*Exercise aim*. Could you copy every record below exactly, leaving out the pictures?

*Data records*.
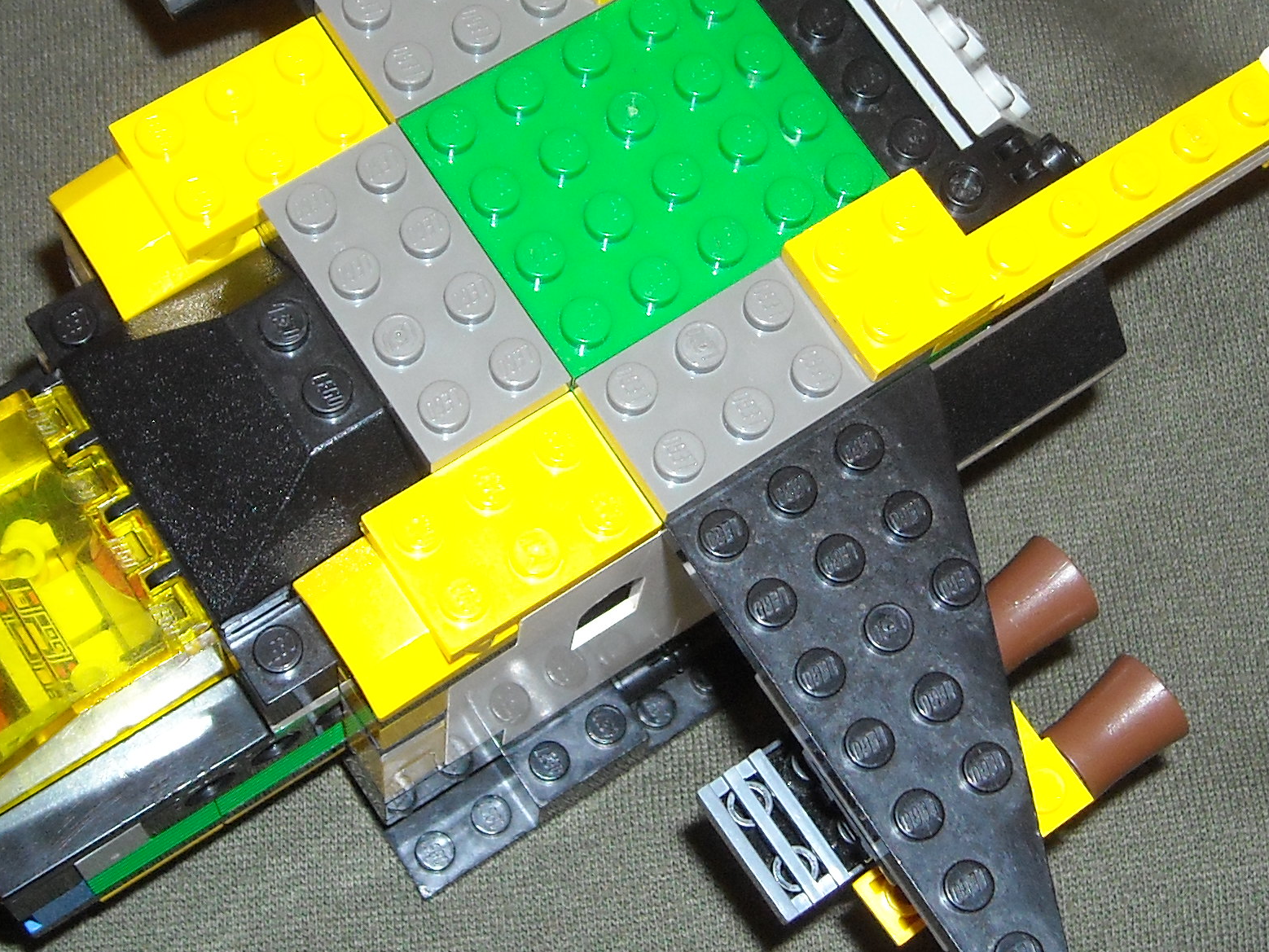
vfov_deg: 21.3
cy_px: 364
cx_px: 656
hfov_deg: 28.2
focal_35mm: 69
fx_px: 2530
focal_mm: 5.7
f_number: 2.8
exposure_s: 1/60
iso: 200
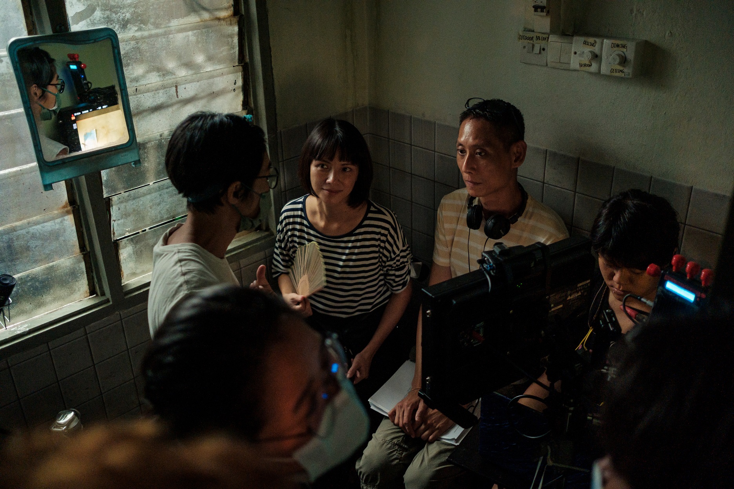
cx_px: 367
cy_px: 244
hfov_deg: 54.4
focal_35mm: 35
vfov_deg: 37.9
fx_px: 714
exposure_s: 1/100
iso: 1600
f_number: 2
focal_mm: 23
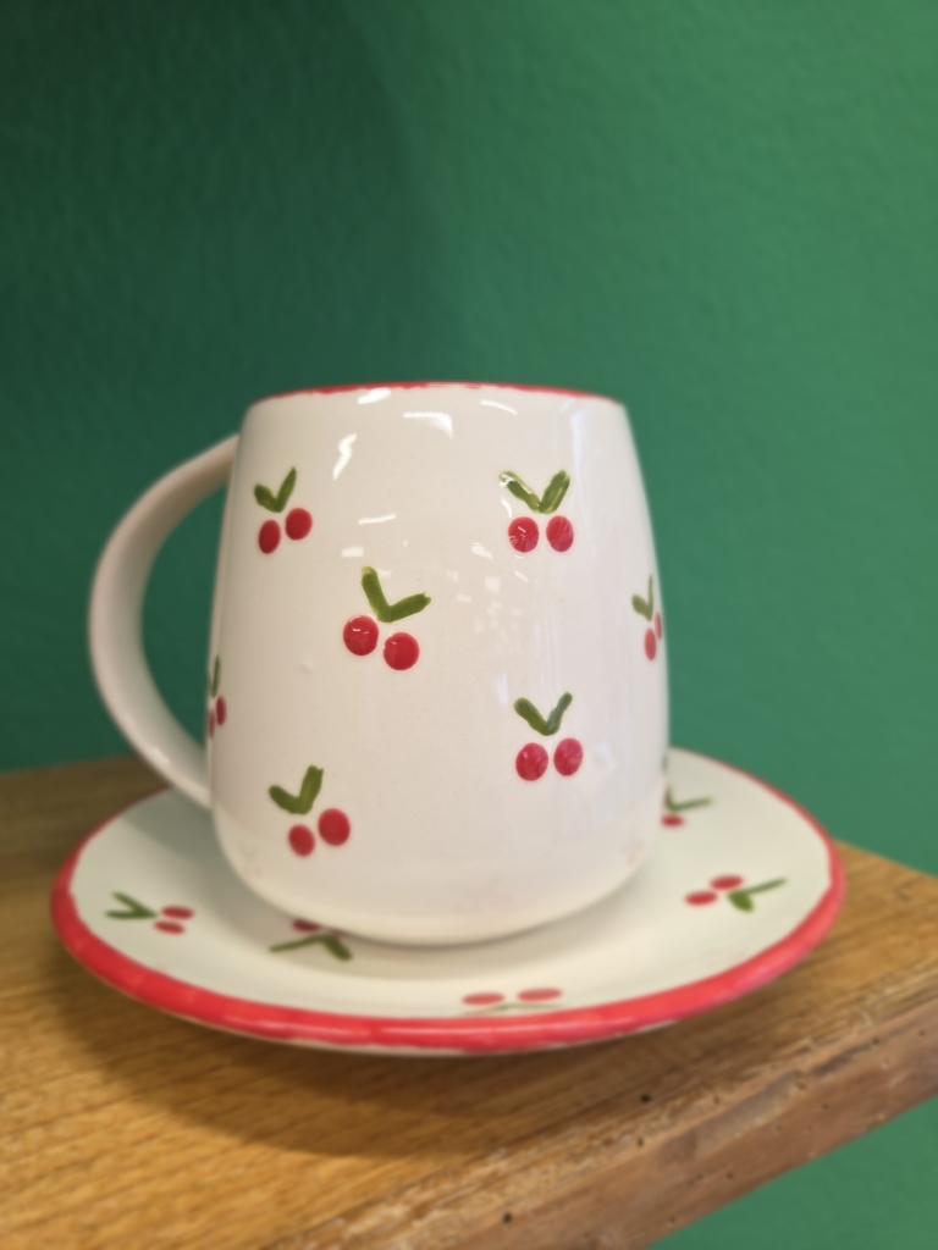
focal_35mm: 23
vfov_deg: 73.9
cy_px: 625
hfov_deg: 58.9
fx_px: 831
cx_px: 469
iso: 64
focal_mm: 5.4
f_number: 1.8
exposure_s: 1/50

*Solution*.
vfov_deg: 21.3
cy_px: 364
cx_px: 656
hfov_deg: 28.2
focal_35mm: 69
fx_px: 2530
focal_mm: 5.7
f_number: 2.8
exposure_s: 1/60
iso: 200
cx_px: 367
cy_px: 244
hfov_deg: 54.4
focal_35mm: 35
vfov_deg: 37.9
fx_px: 714
exposure_s: 1/100
iso: 1600
f_number: 2
focal_mm: 23
focal_35mm: 23
vfov_deg: 73.9
cy_px: 625
hfov_deg: 58.9
fx_px: 831
cx_px: 469
iso: 64
focal_mm: 5.4
f_number: 1.8
exposure_s: 1/50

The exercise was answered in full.